BEGIN TEXT SEGMENT

Erstwhile Presence of Corruption:

Yet New Zealand is not a country which is free from corruption. A few weeks ago the State Services Commissioner, the person in charge of the body which administers the country's public sector filed in Parliament his annual report and had to say "However well publicised cases this year of former employees of the Inland Revenue (Taxes) Department the Department of Work and Income (Social Welfare benefits) Department and the Immigration Service have reinforced the realisation that New Zealand is not immune from corrupt practice on the part of public servants. The cases have generated media comment and inevitably increased public disquiet. Confidence in the behaviour of public officials is so important that [I] have decided to use my annual report on the State services, the first of the new millennium, to confront these concerns directly."

Because of the unprecedented nature of the cases mentioned, the Commissioner then devoted detailed attention to the matter of corruption, the importance of an honest State sector, definitions of corruption, the amount of risk and the action necessary to maintain high standards. In the course of this paper, these experiences will be shared and a picture of our country presented in order to have others make comparisons and to register both similar themes and different approaches - and thus a New Zealand contribution to this conference can be gauged by delegates and readers.

END TEXT SEGMENT
BEGIN GIVEN MATERIAL

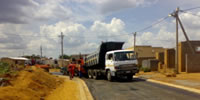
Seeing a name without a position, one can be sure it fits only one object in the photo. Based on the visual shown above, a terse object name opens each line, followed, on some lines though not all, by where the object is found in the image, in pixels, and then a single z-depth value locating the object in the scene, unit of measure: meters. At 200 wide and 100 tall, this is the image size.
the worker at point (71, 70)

END GIVEN MATERIAL

■ REQUIREMENT 1:
According to the text about corruption in New Zealand, where did the State Services Commissioner file his annual report?
■ REQUIREMENT 2:
Write out the part of the text about corruption in New Zealand that begins at the words "Because of the" and ends after the words "delegates and readers.".
The material has no connection to the text about corruption in New Zealand.

■ TASK RESULT 1:
He filed it in Parliament.

■ TASK RESULT 2:
Because of the unprecedented nature of the cases mentioned, the Commissioner then devoted detailed attention to the matter of corruption, the importance of an honest State sector, definitions of corruption, the amount of risk and the action necessary to maintain high standards. In the course of this paper, these experiences will be shared and a picture of our country presented in order to have others make comparisons and to register both similar themes and different approaches - and thus a New Zealand contribution to this conference can be gauged by delegates and readers.